* _TASK ITEM_: Extend the essay below on the belly of the whale, starting right after its last sentence about the persona.

How do we relate these ideas to our lives in the 21st century? We can answer this question by using a variety of states we may find ourselves in. Examples of these states are changes to the ego, changes to the persona, changes to our sense of identity, changes to our connection to our soul. But very useful in this idea is the belly of the whale so often is associated with a state of depression.
Let’s start with the idea of depression and the belly of the whale. Many people that I work with will describe the depression as creeping up on them. It is as if they’re walking down a dark country lane in the middle of the night and they know that someone is following, however, whenever they stop and turn around there’s no one there. We hear the gentle footsteps of someone following us, but when our feet stand still, so do theirs. Over time the footsteps get closer and we begin to run. Finally depression grabs us by the shoulders and pushes us into the earth.
We all know how this feels. Now think of it as wading into the ocean, going deeper and deeper into this unconscious state, until suddenly we have swallowed by the whale. Once we are in the belly of the whale everything we know, believe in, expect, ceases to be. We find the simplest of tasks almost impossible. We cannot concentrate, remember, sleep, work, or attend to so many of the everyday tasks of life. Worst of all is that we feel we have lost all control and will hope. This is being in the belly up the whale.
If we take up the idea of the persona we can also develop the belly of the whale concept. So often we identify with the persona, in that we become what we do, rather than being who we are. This is that common difference between being what I do versus simply being myself. At some point this over-identification with the persona, usually professional occupation, irritates the psyche to the point that it precipitates the descent into the belly of the whale.

* _AVAILABLE DATA_:
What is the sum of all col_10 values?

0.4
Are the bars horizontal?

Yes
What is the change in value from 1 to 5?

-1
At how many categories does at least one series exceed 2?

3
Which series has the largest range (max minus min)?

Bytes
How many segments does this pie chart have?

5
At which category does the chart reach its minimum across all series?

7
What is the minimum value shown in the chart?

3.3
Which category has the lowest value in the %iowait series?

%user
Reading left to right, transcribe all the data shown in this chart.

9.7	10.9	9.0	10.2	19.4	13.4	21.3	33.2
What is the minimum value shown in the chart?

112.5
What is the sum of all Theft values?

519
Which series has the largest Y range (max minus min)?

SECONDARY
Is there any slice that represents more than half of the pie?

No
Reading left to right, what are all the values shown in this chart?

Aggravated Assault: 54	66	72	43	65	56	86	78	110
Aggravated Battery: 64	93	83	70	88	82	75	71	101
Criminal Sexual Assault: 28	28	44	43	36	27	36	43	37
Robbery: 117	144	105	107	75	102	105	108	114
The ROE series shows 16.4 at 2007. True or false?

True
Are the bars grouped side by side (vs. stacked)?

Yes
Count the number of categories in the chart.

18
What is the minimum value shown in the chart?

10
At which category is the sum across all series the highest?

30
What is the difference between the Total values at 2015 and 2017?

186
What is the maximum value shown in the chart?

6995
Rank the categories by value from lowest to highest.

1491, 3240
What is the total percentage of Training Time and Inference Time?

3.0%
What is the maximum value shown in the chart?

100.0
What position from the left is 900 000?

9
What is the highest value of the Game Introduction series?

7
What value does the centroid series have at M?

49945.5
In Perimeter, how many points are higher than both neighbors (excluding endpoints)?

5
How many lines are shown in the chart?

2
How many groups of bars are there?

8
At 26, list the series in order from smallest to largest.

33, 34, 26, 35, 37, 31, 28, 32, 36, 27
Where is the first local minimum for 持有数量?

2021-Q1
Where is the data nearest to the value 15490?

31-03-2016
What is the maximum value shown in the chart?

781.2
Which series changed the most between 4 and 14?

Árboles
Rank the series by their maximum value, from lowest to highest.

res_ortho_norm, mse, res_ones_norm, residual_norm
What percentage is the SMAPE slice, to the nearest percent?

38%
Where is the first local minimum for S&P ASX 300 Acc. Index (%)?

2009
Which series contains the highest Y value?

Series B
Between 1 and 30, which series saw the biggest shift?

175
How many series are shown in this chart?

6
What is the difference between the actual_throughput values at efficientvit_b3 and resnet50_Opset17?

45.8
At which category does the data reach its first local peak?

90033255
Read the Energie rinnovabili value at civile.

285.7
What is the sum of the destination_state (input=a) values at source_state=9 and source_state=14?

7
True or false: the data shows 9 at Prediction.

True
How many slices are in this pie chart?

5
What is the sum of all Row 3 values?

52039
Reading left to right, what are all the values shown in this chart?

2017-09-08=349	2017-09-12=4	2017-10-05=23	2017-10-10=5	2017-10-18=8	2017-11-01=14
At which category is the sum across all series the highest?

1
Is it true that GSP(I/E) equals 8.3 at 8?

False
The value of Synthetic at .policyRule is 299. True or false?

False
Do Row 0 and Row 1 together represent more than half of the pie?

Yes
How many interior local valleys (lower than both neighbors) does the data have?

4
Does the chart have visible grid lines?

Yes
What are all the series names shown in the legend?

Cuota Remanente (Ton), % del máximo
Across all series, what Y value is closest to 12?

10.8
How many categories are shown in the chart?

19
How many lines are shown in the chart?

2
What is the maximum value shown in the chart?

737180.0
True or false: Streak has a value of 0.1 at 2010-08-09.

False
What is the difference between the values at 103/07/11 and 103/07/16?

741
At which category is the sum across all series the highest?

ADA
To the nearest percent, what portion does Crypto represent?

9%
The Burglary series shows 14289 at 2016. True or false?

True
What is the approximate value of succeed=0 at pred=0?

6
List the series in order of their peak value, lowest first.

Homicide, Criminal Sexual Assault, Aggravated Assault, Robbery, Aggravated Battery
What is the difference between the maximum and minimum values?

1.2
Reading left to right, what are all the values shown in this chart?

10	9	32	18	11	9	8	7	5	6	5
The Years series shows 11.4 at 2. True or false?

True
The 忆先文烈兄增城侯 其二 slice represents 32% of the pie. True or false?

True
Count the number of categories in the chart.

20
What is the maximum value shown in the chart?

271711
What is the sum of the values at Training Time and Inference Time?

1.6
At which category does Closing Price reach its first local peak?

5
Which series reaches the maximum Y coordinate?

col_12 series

* _OUTPUT BELOW_:
This is that painful but necessary capacity of the psyche at self-regulation and self correction. As we all know it is not as if we haven’t been warned by the psyche, usually through symptoms of anxiety and depression, or a general malaise about our purposeless life. Once in the belly of the whale my persona has no value, because there is nothing I can do with it, but more importantly, there are no longer any witnesses to my persona. I am lost, alone, and without any distraction. This is being in the belly of the whale.
When I am coughed up on strange land I walk amongst people with no clear sign of my persona. Who am I, what do I stand for, what is my social identity? It is at this point that one of two things may happen. If I panic, I may have what Jung referred to as a regressive restoration of the Persona. By this is meant that I go back to the persona that wasn’t working before in a desperate attempt to establish some meaning. I’m sure you can or recognize the next stage in this unfortunate process. After some time, I will be swallowed into the belly of the whale all over again.
The other outcome when I finally reach land Is that I am able to defend a new persona that is more in keeping with a balanced lifestyle. A persona that I don’t identify with, rather use for its intended purpose.
The real question we should be concerned with is not just what happens at the end of the journey but what we do while journeying in the belly off the whale.